Stored data entries
- Opening Delimiter -

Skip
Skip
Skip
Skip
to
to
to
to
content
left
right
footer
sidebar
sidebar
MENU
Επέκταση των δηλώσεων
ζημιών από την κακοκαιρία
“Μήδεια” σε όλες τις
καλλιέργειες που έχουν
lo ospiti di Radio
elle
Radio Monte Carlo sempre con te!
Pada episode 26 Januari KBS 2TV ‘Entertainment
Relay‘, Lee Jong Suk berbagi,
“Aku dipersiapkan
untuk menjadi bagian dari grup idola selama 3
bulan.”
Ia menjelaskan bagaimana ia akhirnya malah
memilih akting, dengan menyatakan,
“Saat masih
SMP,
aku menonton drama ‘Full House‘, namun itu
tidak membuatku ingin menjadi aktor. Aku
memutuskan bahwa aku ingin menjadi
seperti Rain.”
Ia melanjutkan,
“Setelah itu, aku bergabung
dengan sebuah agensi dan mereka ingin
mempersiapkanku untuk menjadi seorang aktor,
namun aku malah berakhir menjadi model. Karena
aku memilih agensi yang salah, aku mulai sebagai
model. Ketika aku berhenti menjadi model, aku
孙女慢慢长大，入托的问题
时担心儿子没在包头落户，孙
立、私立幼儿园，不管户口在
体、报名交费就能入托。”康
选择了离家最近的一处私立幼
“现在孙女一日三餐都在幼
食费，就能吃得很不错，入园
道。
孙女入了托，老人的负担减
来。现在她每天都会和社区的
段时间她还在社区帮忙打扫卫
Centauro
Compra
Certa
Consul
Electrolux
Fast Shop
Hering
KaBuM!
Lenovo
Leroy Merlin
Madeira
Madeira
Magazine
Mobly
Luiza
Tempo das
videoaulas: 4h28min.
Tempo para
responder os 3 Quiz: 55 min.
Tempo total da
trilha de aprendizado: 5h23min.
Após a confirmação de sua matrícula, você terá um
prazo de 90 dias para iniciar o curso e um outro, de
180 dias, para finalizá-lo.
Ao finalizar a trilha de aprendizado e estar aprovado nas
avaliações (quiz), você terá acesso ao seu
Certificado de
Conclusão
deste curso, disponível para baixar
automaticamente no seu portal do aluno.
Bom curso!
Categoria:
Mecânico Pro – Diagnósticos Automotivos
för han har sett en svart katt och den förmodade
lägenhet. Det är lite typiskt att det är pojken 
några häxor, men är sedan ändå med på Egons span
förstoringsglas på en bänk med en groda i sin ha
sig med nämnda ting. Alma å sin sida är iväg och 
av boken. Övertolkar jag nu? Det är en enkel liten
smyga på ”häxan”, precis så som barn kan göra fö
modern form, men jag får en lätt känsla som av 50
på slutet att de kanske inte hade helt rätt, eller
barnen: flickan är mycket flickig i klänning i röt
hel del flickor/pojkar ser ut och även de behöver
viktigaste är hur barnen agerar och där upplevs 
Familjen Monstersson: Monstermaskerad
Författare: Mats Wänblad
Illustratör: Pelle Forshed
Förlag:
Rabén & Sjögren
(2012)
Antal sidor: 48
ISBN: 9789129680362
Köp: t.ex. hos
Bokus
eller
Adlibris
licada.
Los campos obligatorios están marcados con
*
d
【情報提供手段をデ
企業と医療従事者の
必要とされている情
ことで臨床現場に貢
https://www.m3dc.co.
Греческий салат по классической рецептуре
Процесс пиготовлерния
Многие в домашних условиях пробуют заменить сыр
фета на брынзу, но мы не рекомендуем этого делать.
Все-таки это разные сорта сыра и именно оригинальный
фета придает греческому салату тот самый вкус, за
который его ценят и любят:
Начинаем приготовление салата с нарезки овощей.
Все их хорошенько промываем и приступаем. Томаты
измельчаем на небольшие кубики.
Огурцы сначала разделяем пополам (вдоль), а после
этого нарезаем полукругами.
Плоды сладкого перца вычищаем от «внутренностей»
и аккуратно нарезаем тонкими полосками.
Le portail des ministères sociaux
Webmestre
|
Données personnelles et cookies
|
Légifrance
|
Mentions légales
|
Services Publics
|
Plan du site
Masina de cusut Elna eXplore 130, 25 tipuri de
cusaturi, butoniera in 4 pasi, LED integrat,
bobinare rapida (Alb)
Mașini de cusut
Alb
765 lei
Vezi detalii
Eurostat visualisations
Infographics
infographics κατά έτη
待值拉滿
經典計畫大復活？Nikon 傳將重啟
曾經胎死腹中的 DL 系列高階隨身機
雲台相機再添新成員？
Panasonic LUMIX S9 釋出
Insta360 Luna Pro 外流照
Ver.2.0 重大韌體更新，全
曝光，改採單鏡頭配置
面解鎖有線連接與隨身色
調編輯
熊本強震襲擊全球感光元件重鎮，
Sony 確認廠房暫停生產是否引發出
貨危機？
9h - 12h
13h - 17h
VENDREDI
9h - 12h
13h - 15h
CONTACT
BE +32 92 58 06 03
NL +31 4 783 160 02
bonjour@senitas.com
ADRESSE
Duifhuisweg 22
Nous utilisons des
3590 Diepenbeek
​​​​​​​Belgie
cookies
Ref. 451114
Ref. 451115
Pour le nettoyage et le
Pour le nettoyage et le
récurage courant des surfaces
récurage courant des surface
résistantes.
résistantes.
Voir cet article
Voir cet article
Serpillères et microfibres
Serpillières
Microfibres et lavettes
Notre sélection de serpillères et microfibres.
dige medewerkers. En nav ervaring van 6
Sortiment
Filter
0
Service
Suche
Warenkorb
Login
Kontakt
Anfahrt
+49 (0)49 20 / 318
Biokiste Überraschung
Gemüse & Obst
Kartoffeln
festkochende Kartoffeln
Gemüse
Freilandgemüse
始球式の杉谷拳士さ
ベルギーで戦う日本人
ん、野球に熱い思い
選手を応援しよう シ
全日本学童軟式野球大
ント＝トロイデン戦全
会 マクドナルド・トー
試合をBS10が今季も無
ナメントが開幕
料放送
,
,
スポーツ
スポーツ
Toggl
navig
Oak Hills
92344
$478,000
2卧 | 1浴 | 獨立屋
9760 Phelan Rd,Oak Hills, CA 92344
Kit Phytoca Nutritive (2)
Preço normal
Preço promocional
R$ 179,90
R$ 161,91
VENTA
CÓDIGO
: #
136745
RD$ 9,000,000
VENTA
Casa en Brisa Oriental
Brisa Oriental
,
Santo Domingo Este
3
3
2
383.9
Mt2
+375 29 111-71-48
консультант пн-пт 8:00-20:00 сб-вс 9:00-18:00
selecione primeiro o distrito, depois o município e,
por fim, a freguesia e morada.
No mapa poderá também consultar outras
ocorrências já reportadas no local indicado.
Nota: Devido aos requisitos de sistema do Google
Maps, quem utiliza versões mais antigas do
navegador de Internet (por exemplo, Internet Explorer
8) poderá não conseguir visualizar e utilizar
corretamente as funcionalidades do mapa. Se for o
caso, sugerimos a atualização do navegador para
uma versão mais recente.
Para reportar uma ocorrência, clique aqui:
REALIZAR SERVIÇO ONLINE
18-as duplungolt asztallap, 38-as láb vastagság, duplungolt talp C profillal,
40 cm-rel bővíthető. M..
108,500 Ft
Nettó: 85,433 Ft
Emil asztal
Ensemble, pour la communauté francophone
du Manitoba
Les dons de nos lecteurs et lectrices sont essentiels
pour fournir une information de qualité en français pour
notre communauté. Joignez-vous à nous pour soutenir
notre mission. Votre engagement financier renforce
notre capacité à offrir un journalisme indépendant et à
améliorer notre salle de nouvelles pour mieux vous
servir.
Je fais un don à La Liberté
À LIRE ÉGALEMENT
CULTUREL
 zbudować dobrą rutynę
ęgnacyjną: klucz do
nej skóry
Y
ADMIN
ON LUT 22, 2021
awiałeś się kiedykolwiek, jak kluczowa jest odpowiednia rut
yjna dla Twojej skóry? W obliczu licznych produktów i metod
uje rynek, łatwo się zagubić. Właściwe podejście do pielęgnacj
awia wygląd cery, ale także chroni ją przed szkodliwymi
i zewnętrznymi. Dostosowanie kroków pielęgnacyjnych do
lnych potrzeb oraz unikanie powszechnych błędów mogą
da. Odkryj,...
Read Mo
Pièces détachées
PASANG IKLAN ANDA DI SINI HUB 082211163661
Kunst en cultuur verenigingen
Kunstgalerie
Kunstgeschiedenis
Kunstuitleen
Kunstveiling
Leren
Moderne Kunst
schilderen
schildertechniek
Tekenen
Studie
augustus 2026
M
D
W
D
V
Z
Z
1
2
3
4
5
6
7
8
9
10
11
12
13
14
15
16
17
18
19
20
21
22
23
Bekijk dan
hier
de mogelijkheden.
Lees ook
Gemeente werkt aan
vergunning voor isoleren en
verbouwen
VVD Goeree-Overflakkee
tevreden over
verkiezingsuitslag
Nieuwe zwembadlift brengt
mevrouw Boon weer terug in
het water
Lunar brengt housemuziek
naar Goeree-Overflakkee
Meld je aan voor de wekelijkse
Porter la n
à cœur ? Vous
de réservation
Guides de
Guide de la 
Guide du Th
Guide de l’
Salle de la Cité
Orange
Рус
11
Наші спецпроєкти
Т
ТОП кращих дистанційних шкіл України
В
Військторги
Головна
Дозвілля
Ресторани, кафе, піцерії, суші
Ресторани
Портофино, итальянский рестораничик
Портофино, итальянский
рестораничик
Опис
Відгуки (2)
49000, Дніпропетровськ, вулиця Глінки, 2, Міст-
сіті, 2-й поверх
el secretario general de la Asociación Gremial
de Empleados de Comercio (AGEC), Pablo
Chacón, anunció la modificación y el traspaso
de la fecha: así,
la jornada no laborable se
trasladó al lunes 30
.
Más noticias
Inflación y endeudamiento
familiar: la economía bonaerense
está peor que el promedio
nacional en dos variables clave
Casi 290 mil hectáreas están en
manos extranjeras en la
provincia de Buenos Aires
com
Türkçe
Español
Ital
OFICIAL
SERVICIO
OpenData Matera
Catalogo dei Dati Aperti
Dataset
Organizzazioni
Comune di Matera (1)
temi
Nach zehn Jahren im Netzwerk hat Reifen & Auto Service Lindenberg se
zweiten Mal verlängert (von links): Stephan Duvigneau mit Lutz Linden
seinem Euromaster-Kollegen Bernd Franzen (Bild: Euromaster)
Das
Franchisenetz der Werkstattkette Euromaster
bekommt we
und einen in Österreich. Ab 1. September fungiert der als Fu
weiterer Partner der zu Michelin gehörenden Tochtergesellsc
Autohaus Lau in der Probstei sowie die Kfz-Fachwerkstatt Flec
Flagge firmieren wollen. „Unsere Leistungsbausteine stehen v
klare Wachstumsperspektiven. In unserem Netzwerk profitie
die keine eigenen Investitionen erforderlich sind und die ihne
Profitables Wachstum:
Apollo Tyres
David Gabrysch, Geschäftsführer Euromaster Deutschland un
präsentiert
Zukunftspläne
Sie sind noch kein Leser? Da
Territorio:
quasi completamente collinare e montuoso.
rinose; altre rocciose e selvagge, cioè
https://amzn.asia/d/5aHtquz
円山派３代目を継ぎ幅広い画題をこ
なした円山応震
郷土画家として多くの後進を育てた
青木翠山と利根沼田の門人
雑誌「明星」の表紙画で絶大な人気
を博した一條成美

- Closing Delimiter -

Instructions for the task
Reproduce the rows verbatim, starting from the first row and ending with the row containing "Relay‘, Lee Jong", inclusive.

Response area
Skip
Skip
Skip
Skip
to
to
to
to
content
left
right
footer
sidebar
sidebar
MENU
Επέκταση των δηλώσεων
ζημιών από την κακοκαιρία
“Μήδεια” σε όλες τις
καλλιέργειες που έχουν
lo ospiti di Radio
elle
Radio Monte Carlo sempre con te!
Pada episode 26 Januari KBS 2TV ‘Entertainment
Relay‘, Lee Jong Suk berbagi,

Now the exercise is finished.